• _Required work_: Please render every line of the records below as a JSON list of strings, one string per line, with blank lines skipped. Leave the pictures out of the answer.

• _Source material_:
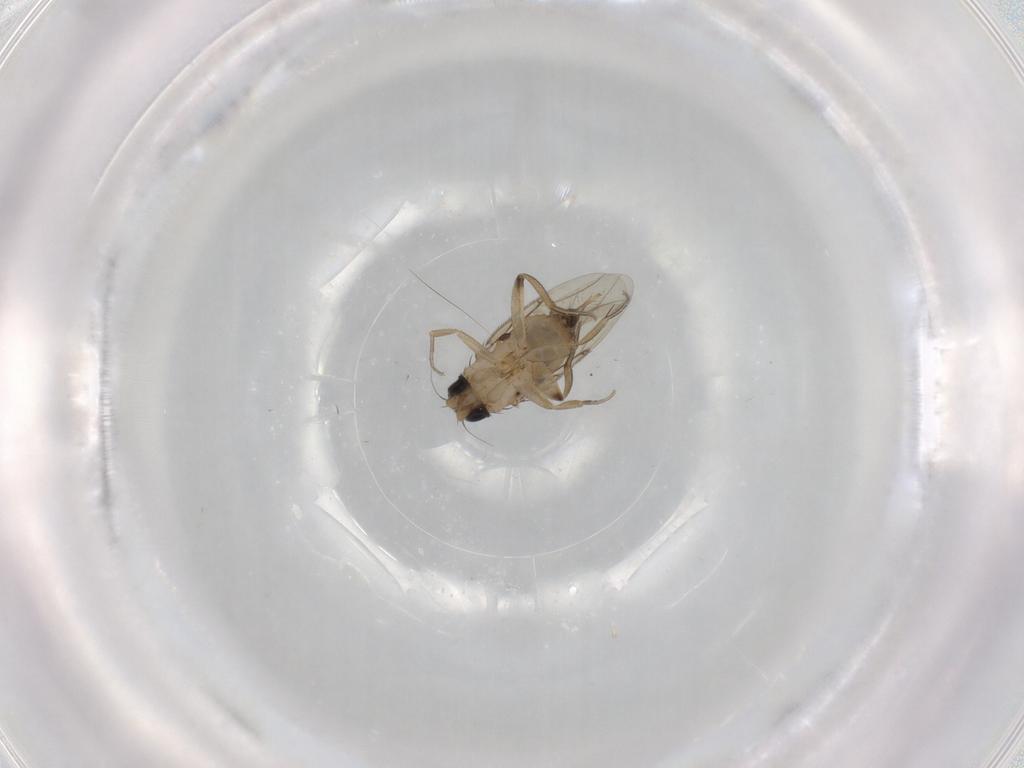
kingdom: Animalia
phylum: Arthropoda
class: Insecta
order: Diptera
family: Phoridae
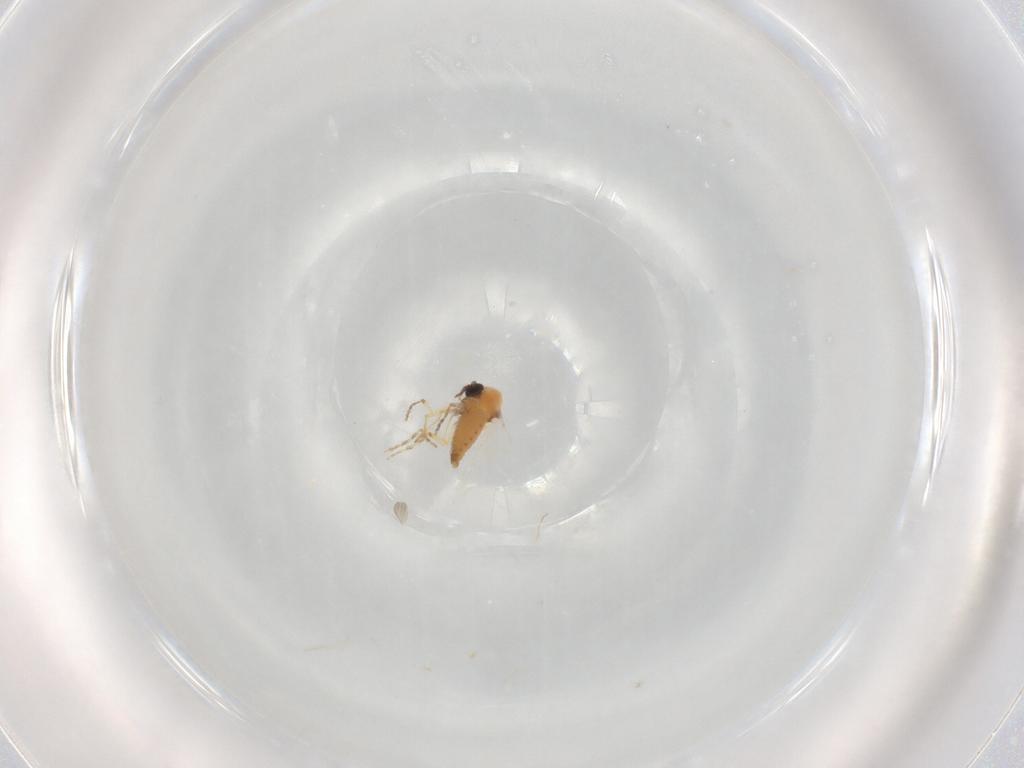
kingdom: Animalia
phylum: Arthropoda
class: Insecta
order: Diptera
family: Ceratopogonidae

• _Worked solution_:
[
  "kingdom: Animalia",
  "phylum: Arthropoda",
  "class: Insecta",
  "order: Diptera",
  "family: Phoridae",
  "kingdom: Animalia",
  "phylum: Arthropoda",
  "class: Insecta",
  "order: Diptera",
  "family: Ceratopogonidae"
]